[Saved data entries]
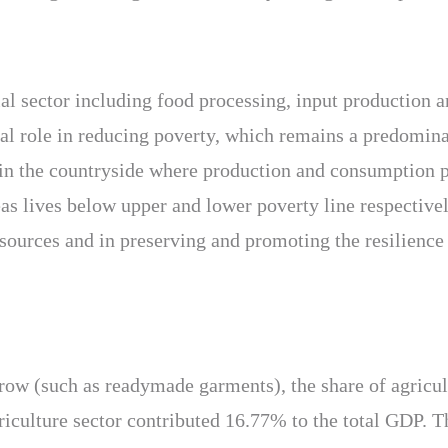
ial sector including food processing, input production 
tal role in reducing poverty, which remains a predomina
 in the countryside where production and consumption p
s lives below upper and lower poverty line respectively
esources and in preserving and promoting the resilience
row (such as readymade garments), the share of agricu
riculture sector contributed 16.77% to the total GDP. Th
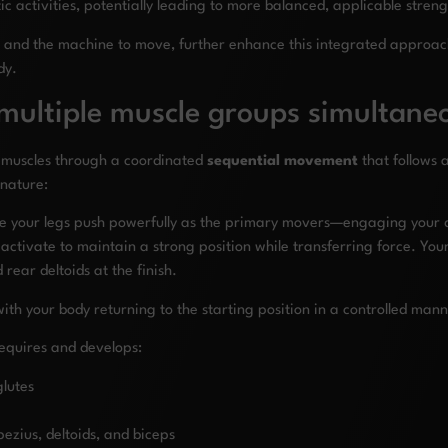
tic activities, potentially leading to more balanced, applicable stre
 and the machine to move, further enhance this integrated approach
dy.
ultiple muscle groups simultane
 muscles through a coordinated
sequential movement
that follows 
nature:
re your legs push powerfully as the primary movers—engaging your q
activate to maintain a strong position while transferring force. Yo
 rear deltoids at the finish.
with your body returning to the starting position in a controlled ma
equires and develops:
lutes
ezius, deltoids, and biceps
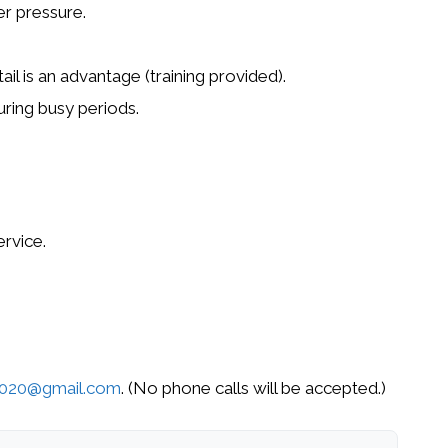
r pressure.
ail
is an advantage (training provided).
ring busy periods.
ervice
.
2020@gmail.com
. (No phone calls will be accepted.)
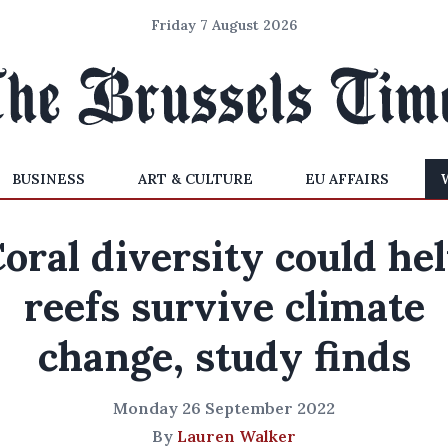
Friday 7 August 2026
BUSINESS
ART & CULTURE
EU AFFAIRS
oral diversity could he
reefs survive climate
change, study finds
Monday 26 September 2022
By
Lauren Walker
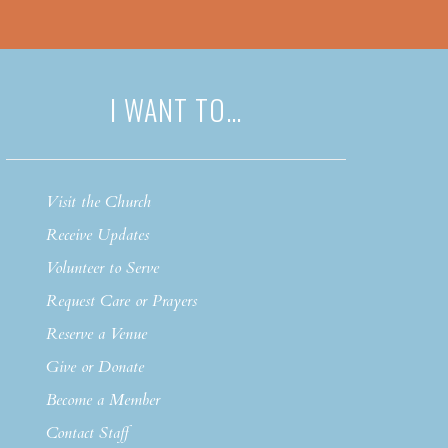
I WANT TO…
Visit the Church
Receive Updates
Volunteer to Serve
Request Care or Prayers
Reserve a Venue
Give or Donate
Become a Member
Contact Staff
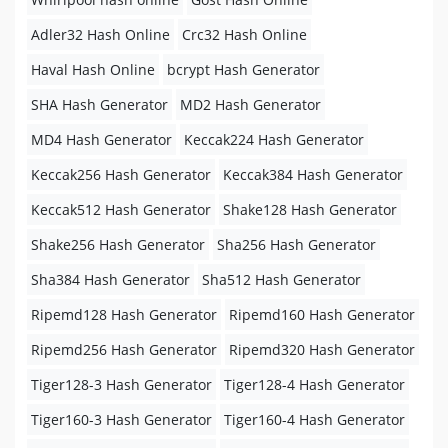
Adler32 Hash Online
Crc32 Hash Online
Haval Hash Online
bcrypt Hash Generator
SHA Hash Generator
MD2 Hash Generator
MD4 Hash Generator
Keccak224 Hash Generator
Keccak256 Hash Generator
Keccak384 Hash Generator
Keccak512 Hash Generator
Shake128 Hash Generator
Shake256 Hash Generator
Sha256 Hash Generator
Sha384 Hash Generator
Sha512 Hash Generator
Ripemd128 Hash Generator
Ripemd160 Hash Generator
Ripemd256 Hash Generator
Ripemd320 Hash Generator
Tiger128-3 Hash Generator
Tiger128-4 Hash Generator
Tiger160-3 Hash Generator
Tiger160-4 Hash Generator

◆ **Task to carry out**:
Render each line of text from all the records above as a Markdown table with the columns Row and Line, numbering the rows and skipping blank lines. Leave the pictures out of the table.

◆ **Reply to the task**:
| Row | Line |
|---|---|
| 1 | ial sector including food processing, input production  |
| 2 | tal role in reducing poverty, which remains a predomina |
| 3 |  in the countryside where production and consumption p |
| 4 | s lives below upper and lower poverty line respectively |
| 5 | esources and in preserving and promoting the resilience |
| 6 | row (such as readymade garments), the share of agricu |
| 7 | riculture sector contributed 16.77% to the total GDP. Th |
| 8 | tic activities, potentially leading to more balanced, applicable stre |
| 9 |  and the machine to move, further enhance this integrated approach |
| 10 | dy. |
| 11 | ultiple muscle groups simultane |
| 12 |  muscles through a coordinated |
| 13 | sequential movement |
| 14 | that follows  |
| 15 | nature: |
| 16 | re your legs push powerfully as the primary movers—engaging your q |
| 17 | activate to maintain a strong position while transferring force. Yo |
| 18 |  rear deltoids at the finish. |
| 19 | with your body returning to the starting position in a controlled ma |
| 20 | equires and develops: |
| 21 | lutes |
| 22 | ezius, deltoids, and biceps |
| 23 | r pressure. |
| 24 | ail |
| 25 | is an advantage (training provided). |
| 26 | ring busy periods. |
| 27 | ervice |
| 28 | . |
| 29 | 2020@gmail.com |
| 30 | . (No phone calls will be accepted.) |
| 31 | Friday 7 August 2026 |
| 32 | BUSINESS |
| 33 | ART & CULTURE |
| 34 | EU AFFAIRS |
| 35 | oral diversity could he |
| 36 | reefs survive climate |
| 37 | change, study finds |
| 38 | Monday 26 September 2022 |
| 39 | By |
| 40 | Lauren Walker |
| 41 | I WANT TO… |
| 42 | Visit the Church |
| 43 | Receive Updates |
| 44 | Volunteer to Serve |
| 45 | Request Care or Prayers |
| 46 | Reserve a Venue |
| 47 | Give or Donate |
| 48 | Become a Member |
| 49 | Contact Staff |
| 50 | Adler32 Hash Online |
| 51 | Crc32 Hash Online |
| 52 | Haval Hash Online |
| 53 | bcrypt Hash Generator |
| 54 | SHA Hash Generator |
| 55 | MD2 Hash Generator |
| 56 | MD4 Hash Generator |
| 57 | Keccak224 Hash Generator |
| 58 | Keccak256 Hash Generator |
| 59 | Keccak384 Hash Generator |
| 60 | Keccak512 Hash Generator |
| 61 | Shake128 Hash Generator |
| 62 | Shake256 Hash Generator |
| 63 | Sha256 Hash Generator |
| 64 | Sha384 Hash Generator |
| 65 | Sha512 Hash Generator |
| 66 | Ripemd128 Hash Generator |
| 67 | Ripemd160 Hash Generator |
| 68 | Ripemd256 Hash Generator |
| 69 | Ripemd320 Hash Generator |
| 70 | Tiger128-3 Hash Generator |
| 71 | Tiger128-4 Hash Generator |
| 72 | Tiger160-3 Hash Generator |
| 73 | Tiger160-4 Hash Generator |